*Raw data*
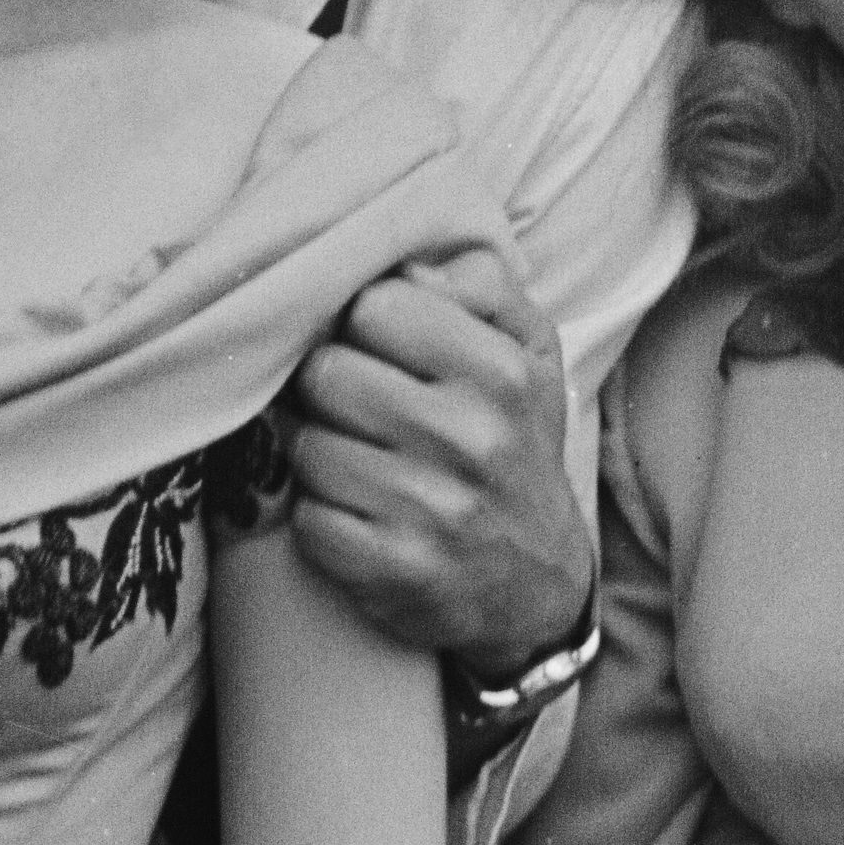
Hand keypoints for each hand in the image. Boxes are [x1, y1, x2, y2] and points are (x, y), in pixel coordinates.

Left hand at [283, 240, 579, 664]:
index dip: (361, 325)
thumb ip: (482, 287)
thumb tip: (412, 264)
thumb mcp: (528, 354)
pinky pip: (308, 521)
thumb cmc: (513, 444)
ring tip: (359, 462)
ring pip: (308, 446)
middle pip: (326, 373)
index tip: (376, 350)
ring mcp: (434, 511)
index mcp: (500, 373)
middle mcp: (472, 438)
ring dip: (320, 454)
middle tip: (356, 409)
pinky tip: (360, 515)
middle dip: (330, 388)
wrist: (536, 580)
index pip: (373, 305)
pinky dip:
--
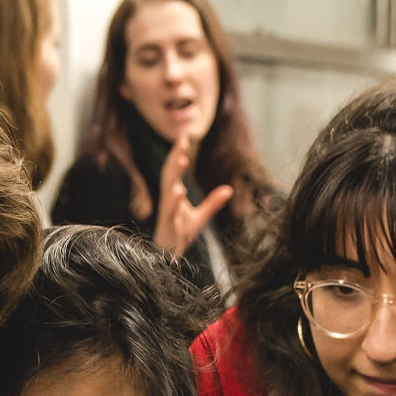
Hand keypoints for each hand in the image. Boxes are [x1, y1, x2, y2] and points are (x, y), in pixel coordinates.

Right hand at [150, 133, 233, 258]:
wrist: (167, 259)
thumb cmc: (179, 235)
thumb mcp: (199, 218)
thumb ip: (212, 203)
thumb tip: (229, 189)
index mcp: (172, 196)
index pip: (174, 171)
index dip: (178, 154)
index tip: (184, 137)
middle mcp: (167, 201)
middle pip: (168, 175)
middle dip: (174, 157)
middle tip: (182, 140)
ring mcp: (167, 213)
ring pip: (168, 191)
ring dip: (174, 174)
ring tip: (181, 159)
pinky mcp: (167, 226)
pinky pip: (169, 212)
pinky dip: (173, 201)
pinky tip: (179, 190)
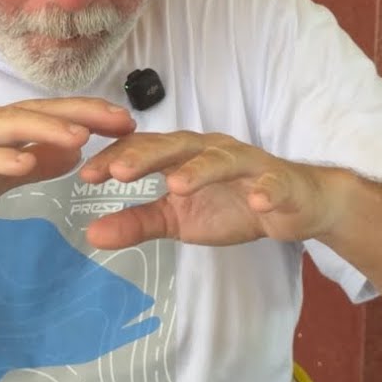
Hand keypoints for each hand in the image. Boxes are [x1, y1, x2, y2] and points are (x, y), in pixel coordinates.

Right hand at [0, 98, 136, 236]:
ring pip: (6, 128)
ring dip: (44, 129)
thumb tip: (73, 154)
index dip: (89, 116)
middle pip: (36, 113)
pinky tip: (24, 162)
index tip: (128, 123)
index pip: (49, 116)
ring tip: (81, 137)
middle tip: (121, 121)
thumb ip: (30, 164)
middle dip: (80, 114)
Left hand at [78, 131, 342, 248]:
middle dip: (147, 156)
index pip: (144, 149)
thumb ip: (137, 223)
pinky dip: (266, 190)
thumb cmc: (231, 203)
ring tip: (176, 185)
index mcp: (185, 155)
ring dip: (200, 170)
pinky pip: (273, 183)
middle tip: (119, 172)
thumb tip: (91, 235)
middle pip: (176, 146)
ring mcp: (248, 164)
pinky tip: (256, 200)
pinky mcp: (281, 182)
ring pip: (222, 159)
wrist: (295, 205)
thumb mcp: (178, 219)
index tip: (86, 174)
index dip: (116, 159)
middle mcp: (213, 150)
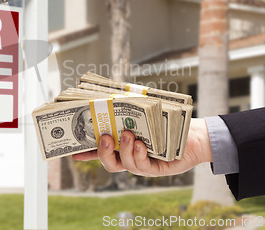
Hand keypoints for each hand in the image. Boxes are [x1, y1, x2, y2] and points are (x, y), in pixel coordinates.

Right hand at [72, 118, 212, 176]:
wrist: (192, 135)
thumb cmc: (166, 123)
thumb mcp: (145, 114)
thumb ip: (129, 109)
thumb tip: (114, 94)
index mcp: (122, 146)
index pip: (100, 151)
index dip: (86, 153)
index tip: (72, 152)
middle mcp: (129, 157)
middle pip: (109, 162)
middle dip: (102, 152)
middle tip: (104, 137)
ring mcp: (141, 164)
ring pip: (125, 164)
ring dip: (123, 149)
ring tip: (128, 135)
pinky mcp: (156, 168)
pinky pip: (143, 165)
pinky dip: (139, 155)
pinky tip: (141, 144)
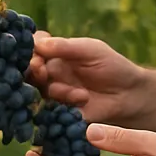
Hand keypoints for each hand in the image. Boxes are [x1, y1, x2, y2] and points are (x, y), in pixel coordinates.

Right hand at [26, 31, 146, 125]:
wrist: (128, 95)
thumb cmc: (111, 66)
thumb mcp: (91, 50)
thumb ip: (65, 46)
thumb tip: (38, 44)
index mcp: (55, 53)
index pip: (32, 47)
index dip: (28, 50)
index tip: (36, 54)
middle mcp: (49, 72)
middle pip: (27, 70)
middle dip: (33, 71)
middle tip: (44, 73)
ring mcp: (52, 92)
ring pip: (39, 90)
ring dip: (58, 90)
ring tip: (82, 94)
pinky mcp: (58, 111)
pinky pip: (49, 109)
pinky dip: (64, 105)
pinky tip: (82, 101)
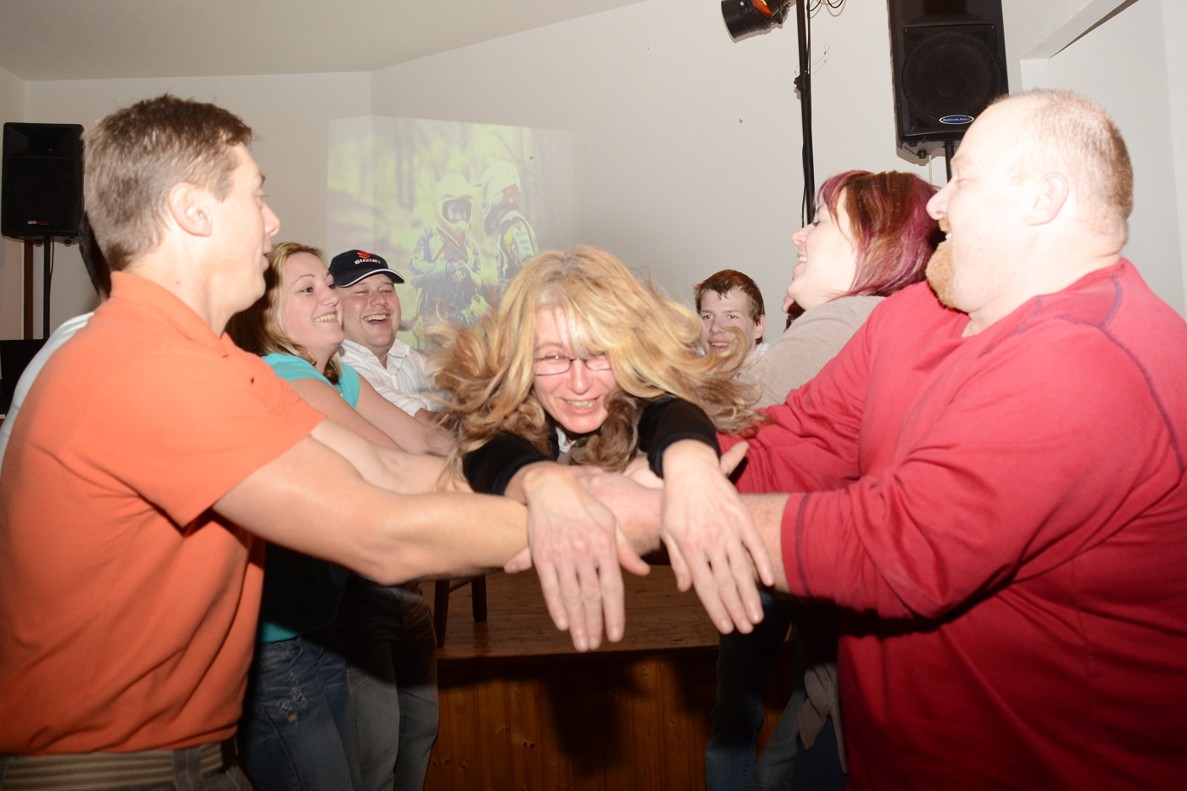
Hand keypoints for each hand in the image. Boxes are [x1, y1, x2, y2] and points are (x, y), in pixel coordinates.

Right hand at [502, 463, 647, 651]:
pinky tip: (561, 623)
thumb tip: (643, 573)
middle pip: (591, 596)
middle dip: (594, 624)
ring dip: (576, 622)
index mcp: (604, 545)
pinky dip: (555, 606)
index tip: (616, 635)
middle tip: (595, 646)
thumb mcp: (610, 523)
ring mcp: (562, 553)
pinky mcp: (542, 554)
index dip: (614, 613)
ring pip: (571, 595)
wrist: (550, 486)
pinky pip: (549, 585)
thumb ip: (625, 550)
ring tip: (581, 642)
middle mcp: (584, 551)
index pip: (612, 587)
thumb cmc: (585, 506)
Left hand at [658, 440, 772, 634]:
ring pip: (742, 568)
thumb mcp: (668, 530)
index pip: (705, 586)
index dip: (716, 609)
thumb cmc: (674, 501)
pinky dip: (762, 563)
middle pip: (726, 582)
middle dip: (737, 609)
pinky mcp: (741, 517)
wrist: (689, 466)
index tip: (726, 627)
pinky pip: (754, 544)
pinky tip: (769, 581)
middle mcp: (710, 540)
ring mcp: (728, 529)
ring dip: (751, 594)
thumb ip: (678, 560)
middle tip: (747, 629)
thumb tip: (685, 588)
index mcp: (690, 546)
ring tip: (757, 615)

*Prompt*
How many of the lines above contain the string "wrist"? Give the number only.

*Answer area*
7